TASK PROMPT:
Return, without alteration, the stretch of the records from the first line through the line containing "phylum: Ascomycota", both included.

RECORDS SHOWN:

▬▬▬

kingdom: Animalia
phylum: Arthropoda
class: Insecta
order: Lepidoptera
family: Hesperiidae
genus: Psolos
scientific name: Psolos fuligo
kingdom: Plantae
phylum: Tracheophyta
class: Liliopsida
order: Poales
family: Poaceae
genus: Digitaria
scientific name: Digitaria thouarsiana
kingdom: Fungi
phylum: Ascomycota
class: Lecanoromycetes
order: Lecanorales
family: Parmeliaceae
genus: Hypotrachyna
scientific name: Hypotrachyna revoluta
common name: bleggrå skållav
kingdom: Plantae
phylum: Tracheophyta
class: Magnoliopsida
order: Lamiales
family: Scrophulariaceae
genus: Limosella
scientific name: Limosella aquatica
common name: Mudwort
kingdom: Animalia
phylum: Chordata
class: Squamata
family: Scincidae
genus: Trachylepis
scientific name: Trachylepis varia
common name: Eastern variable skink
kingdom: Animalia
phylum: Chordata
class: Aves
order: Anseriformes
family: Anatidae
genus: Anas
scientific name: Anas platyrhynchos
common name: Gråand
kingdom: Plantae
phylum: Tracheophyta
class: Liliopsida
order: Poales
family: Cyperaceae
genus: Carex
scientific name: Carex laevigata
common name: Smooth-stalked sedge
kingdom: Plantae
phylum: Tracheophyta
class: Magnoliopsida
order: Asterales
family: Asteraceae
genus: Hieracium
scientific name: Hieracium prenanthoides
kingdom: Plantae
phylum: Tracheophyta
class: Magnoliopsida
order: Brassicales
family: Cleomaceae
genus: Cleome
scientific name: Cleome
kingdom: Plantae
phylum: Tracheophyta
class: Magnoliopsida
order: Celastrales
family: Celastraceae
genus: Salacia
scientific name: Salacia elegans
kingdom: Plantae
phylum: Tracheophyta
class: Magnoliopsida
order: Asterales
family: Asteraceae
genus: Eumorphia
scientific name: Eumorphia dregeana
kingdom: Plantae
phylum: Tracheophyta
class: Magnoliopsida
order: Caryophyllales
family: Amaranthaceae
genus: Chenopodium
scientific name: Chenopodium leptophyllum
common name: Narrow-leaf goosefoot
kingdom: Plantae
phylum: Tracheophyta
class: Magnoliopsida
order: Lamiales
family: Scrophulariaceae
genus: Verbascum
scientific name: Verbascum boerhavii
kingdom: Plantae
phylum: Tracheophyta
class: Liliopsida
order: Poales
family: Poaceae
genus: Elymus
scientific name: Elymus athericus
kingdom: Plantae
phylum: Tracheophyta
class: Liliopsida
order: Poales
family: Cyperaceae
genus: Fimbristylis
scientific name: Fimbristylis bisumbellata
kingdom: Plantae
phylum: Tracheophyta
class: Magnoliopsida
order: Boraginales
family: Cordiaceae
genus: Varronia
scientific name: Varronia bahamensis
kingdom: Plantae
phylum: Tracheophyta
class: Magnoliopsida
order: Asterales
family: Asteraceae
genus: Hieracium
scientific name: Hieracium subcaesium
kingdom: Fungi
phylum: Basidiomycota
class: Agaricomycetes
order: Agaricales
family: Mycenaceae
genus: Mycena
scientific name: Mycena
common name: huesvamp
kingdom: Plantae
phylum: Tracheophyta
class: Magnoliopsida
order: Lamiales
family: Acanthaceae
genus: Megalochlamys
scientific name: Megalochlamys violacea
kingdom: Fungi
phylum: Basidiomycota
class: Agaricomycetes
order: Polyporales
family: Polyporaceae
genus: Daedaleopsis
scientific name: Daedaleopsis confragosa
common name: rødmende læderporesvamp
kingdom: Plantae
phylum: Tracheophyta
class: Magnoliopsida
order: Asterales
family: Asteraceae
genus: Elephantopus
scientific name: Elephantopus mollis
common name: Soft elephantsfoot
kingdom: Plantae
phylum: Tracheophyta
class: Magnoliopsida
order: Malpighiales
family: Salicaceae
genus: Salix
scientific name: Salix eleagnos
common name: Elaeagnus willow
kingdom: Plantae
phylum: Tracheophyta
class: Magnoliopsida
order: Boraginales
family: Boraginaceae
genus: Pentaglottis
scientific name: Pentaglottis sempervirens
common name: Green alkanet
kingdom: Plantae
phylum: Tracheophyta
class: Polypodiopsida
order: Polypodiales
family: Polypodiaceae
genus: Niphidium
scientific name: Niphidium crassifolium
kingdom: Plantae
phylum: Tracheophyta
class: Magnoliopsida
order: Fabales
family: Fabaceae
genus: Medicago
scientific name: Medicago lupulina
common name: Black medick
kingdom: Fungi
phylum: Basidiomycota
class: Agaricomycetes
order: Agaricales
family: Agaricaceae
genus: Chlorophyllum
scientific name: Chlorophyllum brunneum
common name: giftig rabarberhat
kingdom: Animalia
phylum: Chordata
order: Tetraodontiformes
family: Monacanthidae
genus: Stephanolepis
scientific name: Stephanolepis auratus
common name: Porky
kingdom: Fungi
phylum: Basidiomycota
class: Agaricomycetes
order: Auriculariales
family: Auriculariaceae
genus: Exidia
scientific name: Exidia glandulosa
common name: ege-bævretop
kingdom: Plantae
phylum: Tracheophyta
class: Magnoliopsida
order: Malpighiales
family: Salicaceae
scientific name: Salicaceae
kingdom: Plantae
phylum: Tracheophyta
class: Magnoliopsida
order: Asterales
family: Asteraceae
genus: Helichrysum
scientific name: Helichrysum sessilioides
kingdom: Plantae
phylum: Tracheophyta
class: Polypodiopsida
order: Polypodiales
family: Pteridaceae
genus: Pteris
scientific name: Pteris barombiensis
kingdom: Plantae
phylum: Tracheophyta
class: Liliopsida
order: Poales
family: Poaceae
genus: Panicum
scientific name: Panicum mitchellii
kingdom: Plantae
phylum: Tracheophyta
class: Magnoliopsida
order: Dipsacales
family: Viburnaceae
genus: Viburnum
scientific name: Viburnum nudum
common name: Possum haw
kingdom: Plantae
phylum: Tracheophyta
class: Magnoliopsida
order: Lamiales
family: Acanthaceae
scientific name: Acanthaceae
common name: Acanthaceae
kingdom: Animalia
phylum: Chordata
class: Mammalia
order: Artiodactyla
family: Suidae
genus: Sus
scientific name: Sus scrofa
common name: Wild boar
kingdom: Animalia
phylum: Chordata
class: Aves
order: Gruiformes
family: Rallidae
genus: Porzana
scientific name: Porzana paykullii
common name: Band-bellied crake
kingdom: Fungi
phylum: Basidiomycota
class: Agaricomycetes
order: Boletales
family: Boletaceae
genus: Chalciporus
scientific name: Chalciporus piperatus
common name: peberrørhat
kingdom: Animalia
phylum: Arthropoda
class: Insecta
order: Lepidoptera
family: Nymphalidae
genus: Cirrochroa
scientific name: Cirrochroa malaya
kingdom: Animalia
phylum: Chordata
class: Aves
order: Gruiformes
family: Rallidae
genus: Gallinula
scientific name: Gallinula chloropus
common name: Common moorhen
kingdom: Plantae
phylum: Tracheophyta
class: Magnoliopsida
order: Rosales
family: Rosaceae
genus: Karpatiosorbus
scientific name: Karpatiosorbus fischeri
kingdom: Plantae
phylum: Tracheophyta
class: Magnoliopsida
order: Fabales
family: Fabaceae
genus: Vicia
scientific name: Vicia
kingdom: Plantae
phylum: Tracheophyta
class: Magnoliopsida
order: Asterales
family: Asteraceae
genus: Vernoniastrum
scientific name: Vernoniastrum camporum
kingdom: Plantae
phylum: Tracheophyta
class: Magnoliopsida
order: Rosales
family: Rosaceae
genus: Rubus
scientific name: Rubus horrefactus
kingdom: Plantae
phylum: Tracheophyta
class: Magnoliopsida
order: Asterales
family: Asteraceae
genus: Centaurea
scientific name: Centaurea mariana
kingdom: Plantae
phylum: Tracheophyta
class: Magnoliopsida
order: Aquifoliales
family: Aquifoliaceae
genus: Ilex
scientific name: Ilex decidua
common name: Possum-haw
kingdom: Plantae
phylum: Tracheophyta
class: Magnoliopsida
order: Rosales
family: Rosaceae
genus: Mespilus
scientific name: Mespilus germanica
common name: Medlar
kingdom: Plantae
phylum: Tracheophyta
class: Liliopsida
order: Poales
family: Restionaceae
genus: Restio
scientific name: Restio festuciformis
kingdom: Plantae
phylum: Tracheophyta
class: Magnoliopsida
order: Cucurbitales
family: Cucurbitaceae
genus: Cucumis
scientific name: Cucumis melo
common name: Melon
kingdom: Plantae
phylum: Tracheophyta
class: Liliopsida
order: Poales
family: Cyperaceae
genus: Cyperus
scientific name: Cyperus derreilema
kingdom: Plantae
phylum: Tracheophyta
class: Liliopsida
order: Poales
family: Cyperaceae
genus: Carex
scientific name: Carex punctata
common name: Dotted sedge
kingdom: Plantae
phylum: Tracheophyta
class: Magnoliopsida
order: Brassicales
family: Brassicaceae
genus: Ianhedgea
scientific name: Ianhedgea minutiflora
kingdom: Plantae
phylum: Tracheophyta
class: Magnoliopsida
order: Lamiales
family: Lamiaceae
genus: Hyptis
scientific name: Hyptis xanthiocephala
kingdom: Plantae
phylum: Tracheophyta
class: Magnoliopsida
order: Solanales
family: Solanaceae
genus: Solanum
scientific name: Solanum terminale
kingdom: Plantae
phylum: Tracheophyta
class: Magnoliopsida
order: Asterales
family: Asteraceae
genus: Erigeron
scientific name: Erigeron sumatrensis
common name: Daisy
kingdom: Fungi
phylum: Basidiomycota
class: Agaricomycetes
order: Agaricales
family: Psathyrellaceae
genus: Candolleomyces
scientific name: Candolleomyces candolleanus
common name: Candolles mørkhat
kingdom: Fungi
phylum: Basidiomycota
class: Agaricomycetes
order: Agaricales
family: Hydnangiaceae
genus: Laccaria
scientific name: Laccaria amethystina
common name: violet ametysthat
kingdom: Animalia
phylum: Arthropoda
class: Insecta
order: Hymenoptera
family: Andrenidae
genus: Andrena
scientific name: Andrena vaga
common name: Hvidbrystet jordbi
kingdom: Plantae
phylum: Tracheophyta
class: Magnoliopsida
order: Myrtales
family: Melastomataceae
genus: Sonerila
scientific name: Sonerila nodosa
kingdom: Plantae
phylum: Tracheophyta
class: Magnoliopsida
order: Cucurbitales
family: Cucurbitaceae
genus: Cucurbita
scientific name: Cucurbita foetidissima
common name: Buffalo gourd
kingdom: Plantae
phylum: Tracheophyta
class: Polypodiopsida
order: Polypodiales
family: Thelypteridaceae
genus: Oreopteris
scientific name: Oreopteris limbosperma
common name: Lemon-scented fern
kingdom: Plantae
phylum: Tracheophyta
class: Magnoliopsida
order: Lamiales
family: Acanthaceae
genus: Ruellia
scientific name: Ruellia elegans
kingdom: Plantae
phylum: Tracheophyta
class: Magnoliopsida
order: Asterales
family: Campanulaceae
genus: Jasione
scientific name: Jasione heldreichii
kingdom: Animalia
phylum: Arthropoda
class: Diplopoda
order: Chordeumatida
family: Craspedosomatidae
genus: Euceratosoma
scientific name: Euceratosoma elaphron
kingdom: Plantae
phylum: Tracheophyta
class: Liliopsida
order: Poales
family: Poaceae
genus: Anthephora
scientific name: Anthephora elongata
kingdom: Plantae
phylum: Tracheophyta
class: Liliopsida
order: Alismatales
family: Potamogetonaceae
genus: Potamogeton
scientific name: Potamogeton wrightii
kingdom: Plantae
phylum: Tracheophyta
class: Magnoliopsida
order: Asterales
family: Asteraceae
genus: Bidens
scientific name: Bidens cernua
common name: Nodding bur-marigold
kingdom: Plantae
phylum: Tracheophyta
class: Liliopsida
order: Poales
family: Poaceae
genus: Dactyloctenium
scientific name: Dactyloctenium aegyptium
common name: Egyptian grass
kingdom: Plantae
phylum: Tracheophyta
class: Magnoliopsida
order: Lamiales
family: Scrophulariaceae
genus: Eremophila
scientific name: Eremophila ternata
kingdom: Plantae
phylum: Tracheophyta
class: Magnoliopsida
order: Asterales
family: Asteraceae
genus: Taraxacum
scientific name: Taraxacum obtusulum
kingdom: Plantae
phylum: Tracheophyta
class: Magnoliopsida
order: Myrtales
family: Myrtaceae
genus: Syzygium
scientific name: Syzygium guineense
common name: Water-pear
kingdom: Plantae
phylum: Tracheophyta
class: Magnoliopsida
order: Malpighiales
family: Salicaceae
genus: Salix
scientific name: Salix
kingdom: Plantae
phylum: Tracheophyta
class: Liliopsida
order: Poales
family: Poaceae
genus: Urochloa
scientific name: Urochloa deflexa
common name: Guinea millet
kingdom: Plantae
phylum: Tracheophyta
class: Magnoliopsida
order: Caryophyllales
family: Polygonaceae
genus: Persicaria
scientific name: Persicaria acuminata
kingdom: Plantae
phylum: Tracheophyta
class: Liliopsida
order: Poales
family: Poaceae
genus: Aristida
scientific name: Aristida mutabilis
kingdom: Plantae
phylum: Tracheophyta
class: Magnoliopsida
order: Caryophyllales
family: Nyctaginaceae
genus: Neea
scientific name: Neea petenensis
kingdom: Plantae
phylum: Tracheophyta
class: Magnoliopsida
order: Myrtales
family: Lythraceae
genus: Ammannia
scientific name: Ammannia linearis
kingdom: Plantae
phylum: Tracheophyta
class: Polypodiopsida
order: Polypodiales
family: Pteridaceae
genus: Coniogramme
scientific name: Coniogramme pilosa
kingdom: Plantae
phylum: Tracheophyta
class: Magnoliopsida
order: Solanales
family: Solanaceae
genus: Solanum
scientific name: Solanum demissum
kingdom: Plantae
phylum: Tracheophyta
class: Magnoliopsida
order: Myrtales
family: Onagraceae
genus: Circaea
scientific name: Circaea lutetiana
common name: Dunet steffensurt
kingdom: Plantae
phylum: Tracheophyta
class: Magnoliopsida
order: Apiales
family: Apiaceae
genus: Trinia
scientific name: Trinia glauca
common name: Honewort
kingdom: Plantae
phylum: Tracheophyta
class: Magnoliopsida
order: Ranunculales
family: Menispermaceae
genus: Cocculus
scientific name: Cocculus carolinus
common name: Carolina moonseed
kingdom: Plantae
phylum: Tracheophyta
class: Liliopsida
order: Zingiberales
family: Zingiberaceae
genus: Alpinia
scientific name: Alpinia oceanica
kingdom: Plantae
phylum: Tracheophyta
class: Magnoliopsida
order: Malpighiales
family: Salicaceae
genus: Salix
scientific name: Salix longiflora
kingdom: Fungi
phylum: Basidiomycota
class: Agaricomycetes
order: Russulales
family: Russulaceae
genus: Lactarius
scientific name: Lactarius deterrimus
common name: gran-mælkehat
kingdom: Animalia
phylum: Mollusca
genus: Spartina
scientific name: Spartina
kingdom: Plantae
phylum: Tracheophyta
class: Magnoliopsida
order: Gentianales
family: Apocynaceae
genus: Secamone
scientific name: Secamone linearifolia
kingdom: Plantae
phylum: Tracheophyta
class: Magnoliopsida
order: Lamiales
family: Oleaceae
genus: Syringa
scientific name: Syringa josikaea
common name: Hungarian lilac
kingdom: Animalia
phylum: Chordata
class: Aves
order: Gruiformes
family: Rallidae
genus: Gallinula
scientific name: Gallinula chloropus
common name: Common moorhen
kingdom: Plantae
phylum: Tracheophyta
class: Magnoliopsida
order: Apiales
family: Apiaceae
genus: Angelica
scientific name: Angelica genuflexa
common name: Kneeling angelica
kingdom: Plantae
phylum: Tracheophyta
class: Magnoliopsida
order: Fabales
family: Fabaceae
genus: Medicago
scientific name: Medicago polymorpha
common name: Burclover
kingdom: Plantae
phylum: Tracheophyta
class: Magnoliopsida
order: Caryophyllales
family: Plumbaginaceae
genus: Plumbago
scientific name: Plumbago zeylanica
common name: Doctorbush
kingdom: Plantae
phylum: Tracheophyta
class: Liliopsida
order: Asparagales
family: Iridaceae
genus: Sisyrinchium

▬▬▬

TASK RESULT:
kingdom: Animalia
phylum: Arthropoda
class: Insecta
order: Lepidoptera
family: Hesperiidae
genus: Psolos
scientific name: Psolos fuligo
kingdom: Plantae
phylum: Tracheophyta
class: Liliopsida
order: Poales
family: Poaceae
genus: Digitaria
scientific name: Digitaria thouarsiana
kingdom: Fungi
phylum: Ascomycota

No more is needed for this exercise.